EU GDPR Compliance

Compliance of the European Union General Data Protection Rules is required by any organisation that either does business in the EU or collects, processes and stores personal information of EU citizens. The Rules became enforceable in May 2018 and are more stringent than preceding legislation and compliance is compulsory, each member state does not have to ratify them into its own law. The Rules are not that prescriptive in terms of the technology controls required, rather stating that appropriate organisational and technological controls must be in place to protect sensitive data. Encryption is of course essential but organisations must understand their business operations and their data movement to best determine which controls, either technical or procedural can deliver the most effective method for ensuring compliance.

Privacy by Design

The Rules also introduce the concept of "Privacy by Design". This should ensure that all strategies and controls put in place for ensuring compliance, must take the need for data privacy at the core of the system design. Whilst not an exhaustive list, companies need to appoint a Data Protection Officer to ensure that everyone in their organisation understands their responsibilities regarding the use of personal data. They must also and keep a Breach Register to record any breaches of the Rules.

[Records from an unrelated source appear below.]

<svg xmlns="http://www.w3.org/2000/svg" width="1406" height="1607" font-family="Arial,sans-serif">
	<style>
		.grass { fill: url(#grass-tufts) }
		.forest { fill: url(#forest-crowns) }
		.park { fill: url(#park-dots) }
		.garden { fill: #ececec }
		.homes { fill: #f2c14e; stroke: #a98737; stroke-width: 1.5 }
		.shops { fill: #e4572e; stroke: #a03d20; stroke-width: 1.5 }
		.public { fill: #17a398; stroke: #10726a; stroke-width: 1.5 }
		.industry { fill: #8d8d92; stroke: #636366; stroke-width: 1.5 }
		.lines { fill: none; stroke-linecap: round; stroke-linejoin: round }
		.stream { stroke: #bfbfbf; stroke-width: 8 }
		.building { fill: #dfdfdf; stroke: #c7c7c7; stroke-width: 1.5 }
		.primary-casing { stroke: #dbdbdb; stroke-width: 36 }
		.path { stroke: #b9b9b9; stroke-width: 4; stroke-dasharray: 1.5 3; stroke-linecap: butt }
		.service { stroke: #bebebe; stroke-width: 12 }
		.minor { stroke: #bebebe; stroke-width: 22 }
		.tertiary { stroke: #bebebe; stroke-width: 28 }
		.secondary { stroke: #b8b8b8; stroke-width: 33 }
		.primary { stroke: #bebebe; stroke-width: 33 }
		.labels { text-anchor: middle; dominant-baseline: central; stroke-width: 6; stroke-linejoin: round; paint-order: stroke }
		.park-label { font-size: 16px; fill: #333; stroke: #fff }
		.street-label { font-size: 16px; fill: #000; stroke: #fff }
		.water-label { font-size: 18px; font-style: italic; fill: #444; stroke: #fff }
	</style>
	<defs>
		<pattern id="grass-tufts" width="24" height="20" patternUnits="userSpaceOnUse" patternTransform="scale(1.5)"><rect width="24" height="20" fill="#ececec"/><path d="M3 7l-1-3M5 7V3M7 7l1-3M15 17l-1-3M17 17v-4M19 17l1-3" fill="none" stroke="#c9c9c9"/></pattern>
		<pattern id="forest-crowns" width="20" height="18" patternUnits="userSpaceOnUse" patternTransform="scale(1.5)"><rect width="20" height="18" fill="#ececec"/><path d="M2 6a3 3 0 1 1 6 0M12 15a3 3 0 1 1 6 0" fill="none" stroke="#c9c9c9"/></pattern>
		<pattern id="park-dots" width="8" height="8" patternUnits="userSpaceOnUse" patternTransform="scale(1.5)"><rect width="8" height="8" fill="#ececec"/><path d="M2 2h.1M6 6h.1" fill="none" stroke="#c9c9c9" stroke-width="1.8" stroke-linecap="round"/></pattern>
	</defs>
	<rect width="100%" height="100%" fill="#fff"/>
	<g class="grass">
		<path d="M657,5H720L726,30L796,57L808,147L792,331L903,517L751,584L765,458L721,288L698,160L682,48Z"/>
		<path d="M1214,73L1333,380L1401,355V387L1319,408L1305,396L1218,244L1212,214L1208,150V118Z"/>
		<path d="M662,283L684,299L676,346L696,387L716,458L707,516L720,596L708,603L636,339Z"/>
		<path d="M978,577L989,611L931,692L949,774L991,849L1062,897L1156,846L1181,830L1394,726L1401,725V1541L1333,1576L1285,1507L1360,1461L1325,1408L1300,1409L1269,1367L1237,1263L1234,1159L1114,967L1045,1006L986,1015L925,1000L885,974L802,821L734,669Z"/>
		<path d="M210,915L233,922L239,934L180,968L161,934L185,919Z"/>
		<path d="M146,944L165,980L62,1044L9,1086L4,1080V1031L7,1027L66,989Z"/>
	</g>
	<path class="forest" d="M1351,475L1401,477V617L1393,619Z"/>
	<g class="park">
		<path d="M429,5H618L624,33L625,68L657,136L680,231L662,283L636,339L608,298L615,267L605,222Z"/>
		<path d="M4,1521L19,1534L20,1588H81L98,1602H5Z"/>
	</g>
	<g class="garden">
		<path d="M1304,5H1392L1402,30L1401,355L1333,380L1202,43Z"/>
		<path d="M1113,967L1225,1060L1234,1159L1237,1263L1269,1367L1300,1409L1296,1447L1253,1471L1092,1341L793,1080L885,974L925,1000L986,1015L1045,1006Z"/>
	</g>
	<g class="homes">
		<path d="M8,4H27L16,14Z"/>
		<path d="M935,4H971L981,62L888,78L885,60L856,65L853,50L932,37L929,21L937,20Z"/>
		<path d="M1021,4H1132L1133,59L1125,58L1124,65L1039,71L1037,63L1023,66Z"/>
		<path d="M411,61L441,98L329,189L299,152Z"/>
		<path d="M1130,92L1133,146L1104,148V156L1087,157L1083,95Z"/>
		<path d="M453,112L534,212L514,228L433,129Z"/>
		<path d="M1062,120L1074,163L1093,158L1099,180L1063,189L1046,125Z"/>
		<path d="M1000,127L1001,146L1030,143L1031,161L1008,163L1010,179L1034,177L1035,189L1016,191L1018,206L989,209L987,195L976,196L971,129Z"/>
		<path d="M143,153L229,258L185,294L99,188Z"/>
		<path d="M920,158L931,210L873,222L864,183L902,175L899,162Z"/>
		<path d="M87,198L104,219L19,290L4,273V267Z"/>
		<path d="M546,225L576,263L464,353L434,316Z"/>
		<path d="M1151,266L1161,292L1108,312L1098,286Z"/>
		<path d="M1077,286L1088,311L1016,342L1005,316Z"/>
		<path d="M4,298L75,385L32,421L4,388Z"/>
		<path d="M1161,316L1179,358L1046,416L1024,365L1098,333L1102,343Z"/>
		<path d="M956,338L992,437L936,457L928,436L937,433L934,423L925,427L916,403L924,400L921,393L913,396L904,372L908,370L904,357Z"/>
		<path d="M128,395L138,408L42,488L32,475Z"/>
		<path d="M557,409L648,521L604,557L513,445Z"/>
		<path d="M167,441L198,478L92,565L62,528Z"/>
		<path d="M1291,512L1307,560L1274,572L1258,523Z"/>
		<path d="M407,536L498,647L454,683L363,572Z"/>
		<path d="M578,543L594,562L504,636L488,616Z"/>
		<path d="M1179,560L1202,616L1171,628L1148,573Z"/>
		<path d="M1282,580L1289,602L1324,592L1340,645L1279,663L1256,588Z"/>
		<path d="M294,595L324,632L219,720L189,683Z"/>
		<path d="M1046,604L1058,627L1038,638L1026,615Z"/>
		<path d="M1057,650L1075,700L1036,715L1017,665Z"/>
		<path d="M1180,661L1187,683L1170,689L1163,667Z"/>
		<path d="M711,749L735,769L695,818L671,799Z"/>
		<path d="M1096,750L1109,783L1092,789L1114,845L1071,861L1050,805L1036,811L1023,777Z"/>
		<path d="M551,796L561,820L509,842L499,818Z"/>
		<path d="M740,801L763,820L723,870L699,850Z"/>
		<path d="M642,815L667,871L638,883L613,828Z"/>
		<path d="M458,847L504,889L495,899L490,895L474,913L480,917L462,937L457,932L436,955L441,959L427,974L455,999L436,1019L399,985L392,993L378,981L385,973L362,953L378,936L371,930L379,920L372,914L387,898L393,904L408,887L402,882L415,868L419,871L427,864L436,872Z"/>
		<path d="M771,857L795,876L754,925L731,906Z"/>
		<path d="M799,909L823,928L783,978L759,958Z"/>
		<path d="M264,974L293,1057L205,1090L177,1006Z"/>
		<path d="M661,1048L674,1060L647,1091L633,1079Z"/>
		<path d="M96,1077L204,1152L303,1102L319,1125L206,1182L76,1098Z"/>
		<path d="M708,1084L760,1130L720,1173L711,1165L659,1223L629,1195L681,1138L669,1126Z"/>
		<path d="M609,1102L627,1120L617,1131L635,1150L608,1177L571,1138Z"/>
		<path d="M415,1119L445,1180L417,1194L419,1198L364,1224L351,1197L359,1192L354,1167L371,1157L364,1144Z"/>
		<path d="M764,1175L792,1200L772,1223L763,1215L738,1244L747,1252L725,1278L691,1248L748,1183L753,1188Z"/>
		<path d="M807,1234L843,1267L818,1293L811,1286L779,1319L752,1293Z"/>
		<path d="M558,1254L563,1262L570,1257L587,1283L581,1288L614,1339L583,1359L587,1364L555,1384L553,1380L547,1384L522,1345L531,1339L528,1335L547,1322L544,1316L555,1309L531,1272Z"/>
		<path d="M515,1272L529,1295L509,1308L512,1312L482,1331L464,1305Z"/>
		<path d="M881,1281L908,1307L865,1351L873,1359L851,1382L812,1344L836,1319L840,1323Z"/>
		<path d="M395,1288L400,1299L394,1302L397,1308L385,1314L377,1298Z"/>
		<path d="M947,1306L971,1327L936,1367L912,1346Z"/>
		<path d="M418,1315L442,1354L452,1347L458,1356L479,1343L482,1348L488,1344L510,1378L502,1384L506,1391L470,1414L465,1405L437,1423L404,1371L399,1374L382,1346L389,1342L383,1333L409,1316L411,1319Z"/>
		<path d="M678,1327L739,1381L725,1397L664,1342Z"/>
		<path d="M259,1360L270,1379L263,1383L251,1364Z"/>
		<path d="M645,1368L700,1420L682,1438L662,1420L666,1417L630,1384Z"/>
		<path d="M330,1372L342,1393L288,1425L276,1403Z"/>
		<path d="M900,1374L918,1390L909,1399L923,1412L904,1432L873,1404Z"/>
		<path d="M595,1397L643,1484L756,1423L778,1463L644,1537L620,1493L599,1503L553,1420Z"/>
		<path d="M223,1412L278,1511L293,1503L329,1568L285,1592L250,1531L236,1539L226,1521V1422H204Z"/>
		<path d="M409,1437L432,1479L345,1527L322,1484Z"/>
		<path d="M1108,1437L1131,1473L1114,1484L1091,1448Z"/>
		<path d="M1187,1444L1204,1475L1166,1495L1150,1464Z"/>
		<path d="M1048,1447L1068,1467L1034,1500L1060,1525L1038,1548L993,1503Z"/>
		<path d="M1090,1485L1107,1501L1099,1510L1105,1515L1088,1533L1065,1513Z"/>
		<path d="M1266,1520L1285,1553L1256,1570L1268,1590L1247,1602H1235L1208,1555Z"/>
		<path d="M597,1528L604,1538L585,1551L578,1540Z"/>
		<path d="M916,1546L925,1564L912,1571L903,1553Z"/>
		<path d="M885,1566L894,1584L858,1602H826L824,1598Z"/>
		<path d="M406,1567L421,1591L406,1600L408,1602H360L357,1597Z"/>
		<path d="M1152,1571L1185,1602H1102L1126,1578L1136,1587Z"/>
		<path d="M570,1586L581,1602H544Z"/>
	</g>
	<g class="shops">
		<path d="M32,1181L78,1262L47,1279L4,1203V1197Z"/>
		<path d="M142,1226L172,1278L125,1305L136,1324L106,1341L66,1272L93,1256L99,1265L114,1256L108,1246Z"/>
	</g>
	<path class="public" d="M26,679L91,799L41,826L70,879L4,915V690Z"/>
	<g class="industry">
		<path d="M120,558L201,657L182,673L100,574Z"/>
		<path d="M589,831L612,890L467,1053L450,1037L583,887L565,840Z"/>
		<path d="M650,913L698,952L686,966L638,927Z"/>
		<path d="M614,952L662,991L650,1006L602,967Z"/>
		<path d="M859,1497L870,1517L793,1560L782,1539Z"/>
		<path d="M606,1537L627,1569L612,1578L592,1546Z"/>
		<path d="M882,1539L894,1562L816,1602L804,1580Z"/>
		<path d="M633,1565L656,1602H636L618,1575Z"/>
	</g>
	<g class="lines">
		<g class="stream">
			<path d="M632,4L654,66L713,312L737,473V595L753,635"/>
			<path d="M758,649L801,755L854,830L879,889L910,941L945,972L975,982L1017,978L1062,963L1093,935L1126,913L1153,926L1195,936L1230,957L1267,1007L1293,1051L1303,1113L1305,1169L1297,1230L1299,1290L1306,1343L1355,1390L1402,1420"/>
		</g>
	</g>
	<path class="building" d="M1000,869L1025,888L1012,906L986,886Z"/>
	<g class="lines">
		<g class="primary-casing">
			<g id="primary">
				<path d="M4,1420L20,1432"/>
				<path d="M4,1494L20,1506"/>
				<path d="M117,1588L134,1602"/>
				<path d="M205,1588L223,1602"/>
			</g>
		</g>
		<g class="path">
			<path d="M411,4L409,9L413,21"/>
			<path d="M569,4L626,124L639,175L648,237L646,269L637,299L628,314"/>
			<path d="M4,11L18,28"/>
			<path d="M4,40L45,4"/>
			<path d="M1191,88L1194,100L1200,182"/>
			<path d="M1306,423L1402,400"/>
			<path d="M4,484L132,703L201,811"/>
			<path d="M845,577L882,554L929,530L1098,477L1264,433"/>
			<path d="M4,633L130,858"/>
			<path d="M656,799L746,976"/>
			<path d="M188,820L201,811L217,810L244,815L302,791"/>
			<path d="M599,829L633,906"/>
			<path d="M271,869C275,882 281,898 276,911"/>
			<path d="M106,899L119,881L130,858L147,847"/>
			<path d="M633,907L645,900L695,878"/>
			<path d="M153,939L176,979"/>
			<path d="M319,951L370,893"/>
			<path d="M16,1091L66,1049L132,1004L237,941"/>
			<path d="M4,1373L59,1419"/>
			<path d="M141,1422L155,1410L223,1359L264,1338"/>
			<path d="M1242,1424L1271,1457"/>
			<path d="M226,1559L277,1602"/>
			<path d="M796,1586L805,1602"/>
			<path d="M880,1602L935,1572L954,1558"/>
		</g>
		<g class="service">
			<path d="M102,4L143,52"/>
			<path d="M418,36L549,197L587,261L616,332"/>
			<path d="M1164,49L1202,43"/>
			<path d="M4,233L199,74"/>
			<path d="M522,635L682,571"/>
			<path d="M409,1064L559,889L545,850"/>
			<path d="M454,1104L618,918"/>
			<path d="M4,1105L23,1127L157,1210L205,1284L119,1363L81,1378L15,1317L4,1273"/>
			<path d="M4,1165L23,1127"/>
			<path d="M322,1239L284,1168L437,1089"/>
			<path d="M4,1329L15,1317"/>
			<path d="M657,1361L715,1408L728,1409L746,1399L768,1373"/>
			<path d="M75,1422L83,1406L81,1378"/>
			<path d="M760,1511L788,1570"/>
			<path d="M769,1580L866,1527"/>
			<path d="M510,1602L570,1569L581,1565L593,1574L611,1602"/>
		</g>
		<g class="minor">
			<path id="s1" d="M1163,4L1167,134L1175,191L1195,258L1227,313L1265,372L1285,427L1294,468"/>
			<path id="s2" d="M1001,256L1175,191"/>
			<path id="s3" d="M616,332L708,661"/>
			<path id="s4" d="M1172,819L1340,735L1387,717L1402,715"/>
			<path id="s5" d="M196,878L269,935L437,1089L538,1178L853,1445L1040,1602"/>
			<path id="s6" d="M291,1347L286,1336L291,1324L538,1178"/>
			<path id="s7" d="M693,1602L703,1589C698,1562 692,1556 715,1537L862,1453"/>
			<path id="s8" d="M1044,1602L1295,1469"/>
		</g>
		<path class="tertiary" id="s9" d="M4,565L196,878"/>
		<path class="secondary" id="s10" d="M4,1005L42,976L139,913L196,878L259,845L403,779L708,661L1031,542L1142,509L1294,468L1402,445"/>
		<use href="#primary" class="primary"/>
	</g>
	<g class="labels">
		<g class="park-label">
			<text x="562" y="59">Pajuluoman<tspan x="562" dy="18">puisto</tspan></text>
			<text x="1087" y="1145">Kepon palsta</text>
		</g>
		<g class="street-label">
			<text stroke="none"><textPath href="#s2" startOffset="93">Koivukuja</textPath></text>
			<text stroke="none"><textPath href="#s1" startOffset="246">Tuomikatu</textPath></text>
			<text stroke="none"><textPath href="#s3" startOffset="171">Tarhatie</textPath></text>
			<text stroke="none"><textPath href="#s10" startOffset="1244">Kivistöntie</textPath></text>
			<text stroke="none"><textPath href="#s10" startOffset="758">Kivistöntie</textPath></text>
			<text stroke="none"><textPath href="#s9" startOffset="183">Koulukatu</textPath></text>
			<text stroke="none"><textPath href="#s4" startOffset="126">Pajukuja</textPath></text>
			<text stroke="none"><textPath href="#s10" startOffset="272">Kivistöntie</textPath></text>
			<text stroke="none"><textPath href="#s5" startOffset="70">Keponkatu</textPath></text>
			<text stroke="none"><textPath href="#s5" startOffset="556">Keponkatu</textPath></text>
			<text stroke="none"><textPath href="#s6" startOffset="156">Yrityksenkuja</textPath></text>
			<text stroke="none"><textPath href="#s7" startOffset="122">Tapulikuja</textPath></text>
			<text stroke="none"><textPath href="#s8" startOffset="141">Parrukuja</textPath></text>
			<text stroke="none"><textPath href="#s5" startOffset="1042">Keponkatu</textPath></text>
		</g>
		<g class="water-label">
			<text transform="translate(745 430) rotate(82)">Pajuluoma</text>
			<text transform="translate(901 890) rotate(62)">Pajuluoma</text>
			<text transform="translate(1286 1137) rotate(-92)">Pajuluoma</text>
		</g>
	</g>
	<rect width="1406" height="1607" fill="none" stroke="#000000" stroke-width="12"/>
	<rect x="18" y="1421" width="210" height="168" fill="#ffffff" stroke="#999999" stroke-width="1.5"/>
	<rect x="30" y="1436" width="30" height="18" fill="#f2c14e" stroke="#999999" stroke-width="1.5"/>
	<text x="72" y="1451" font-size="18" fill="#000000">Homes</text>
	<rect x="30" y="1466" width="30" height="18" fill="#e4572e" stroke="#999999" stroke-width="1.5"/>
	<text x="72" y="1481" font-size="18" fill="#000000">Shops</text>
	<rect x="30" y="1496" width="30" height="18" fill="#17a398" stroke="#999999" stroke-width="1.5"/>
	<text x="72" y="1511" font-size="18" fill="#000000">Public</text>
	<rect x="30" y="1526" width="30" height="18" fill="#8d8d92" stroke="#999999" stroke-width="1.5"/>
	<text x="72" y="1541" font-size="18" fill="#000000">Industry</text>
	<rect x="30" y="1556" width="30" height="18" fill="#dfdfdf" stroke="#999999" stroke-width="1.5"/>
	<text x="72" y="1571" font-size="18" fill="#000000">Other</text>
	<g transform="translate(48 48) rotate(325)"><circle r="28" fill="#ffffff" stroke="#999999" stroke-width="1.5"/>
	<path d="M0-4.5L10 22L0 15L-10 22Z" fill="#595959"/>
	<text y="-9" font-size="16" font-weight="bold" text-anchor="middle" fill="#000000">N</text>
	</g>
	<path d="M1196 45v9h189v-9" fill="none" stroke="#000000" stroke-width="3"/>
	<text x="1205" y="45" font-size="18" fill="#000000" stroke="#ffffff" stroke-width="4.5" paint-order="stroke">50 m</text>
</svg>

Controllers and Processors

The Rules define the difference between Data Processors (system designers and providers of software) and Data Controllers (those that use the data within the systems). Back Office Solutions Ltd (BOSL) is by definition, a Data Processor. The responsibility of BOSL is to ensure that the technical controls are in place such as encryption, firewalls, password security etc. Data Controllers are the registered users so it is important that each user understands their responsibilities under the Rules to keep client data safe and then act accordingly when using our systems.